Остальное я, безропотно, снял с себя сам.

Она встала со мною рядом – сбоку, коснувшись меня упругим и гладким своим бедром.

Взяла за руку.

И повела.

В реку.

В черный, глубокий омут…


* * *

В довольно поздний час, когда в окно комнаты, в которой я спал – очень беспокойно и тревожно (помимо фантастического сна с Ириной-русалкой, меня никак не отпускала от себя и «другая», «настоящая» Ирина, как будто все время находившаяся рядом со мной и, раз за разом, настойчивым голосом, повторявшая – ввергнувший меня в жуткое волнение вопрос: хотел бы я быть ее первым мужчиной…), через прозрачную тюлевую штору, уже в полную силу светило солнце, – я проснулся.

Открыл глаза.

И как только я открыл их, то в ту же минуту почувствовал себя физически – неважно.

Худо!

Во рту у меня было сухо.

В горле – будто наждачной бумагой пошаркали.

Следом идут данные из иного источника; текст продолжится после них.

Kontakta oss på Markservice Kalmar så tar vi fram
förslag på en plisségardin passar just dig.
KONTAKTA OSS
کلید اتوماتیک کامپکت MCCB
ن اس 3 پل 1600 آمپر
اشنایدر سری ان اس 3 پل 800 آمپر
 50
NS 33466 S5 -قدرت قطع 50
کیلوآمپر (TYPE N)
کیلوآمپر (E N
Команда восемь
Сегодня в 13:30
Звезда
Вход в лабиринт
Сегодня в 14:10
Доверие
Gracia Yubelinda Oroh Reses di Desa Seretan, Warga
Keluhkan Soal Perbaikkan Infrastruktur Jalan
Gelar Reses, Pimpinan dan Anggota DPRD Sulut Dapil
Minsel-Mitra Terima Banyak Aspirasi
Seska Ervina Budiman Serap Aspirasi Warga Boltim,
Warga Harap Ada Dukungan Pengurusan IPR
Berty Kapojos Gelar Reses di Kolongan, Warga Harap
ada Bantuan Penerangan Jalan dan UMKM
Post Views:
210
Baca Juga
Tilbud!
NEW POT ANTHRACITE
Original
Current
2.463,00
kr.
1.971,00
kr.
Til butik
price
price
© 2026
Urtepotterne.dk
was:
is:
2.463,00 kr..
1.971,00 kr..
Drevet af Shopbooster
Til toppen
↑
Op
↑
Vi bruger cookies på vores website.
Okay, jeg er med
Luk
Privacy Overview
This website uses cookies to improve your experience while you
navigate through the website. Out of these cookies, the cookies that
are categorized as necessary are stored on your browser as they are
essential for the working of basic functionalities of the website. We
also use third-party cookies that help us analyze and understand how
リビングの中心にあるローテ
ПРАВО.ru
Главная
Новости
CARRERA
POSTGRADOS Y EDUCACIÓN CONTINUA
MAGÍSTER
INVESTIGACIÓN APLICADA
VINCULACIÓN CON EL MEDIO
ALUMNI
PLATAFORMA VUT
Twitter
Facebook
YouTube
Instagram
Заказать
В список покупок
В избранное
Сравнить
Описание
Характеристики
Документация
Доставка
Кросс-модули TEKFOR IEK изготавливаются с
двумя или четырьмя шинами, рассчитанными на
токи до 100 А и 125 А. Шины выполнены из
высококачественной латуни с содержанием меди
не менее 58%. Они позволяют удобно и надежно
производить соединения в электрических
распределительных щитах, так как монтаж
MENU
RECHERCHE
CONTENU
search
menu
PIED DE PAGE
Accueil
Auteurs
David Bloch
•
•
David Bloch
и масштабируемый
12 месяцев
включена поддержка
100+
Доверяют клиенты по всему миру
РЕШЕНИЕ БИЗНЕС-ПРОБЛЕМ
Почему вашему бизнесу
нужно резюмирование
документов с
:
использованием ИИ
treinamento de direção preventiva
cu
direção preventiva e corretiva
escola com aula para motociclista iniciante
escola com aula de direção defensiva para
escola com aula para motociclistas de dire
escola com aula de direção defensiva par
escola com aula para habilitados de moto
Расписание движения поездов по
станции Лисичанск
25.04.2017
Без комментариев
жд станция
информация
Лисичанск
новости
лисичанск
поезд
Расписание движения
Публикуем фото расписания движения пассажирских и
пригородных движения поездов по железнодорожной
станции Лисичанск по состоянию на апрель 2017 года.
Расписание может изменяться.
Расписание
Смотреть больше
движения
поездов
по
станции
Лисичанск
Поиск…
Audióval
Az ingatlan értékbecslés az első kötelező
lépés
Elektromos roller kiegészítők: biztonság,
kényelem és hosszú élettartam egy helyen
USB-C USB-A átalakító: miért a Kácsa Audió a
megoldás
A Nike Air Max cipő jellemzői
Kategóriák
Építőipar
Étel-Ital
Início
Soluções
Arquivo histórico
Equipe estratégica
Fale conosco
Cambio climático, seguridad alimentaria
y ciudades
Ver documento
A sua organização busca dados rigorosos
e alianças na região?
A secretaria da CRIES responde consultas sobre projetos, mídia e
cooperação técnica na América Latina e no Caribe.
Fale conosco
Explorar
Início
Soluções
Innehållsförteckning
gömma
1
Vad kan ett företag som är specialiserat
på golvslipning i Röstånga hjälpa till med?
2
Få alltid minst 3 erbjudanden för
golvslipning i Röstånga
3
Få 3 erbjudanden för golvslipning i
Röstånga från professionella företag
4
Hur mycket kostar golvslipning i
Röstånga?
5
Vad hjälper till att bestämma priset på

Сердце билось так, как оно бьется у испуганной, попавшей в силок, птицы.

Лежал я на спине.

Не шевелясь.

Неосмысленно смотря в окно.

В какой-то момент солнце прострелило ослепительными своими лучами штору – насквозь и «засветило» мне прямо в зрачки.

Сомкнув веки, я повернул от окна голову.

Подождал, пока растворятся зайчики, которых я «поймал», когда в глаза мои нырнуло солнце.

Затем снова открыл их.


Мне удалось сдержать себя – чтобы не закричать. Не заорать, на весь дом, благим матом!

Почему-то я не лишился сознания!

И вообще – не умер!

Прямо передо мной, около кровати, в ногах, стояла – маленькая девочка.

Лет девяти; может быть, десяти, или одиннадцати.

Ростом чуть выше дугообразной, железной спинки кровати.

Тоненькая.

В красном, с большими белыми горошинами, платье, которое было ей слишком велико – мешковато висело на худеньких плечиках и почти полностью закрывало ноги, открытыми оставались одни лишь голые ступни.